Does Editing a Manuscript Help Get it Published? Part 5 of 12

I have a funny computer today. So this will be short and sweet, as I need to take this computer to the doctor. Until then I will do my best.

I’m of the firm belief that writing and editing one thing, such as a manuscript does have an end. At some point you need to give up the writing to the new piece. This means that after days, weeks, months or years of working on this book, you send ti out to publishers.

Really it’s not that complicated, you write a query letter, which is written with as much care as the book, if not more so and you send it out. Again and Again.

All the while you keep writing new materials. The process is repeated. At some point, your manuscript will be accepted by a literary agent or publisher ( I’m assuming you want to be traditionally published in this post, I’ll deal with self-publishing tomorrow.) Then you re-edit, and the book is now published.

My question for today is: How do you want your book to be published? Do you want a say or what do you envision for your book?


  • Alissa

    Ideally, I guess, we'd all say that we want a say in the publication and the final project, but I know, personally, after writing something, then editing, editing, editing and more editing, I just feel like I don't want to even look at it anymore. Not that I have ever been in this position, but if I had a novel accepted for publication, but an editor suggested a completely different ending, I might just say sure, no problem.

  • PrettySiren

    In perfect!world, I would get a say in my book. However, perfect!world does not exist in reality.

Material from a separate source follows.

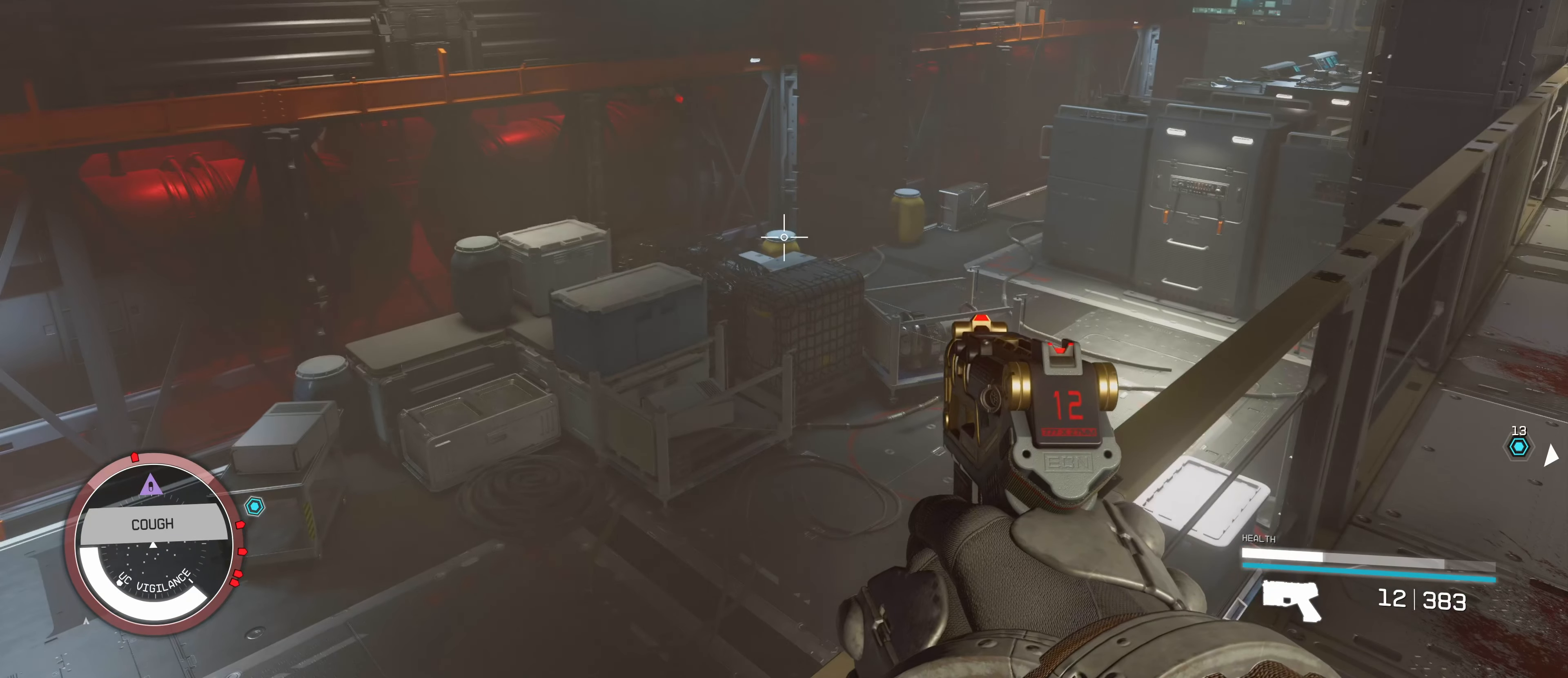
{"keys": ["a"], "mouse": [], "events": [[67, "s", "down"], [200, "a", "down"], [483, "s", "up"]]}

    I agree with Alissa. If an editor suggested a different ending, I would go for it. After all, it was my idea to submit for publication — as a writer, we have to be open to this. To ensure a book stays exactly how it looks in your word document, you might as well just leave it there and never submit it. Because yeah, things WILL be changed. And I think it think it's all part of having a thick skin. If the editor says something would be better the way they describe, then it probably is.

  • Pink Ink

    I agree, sometimes you polish something to the best of your ability and move on.

    I feel that way about my earliest attempts at novels.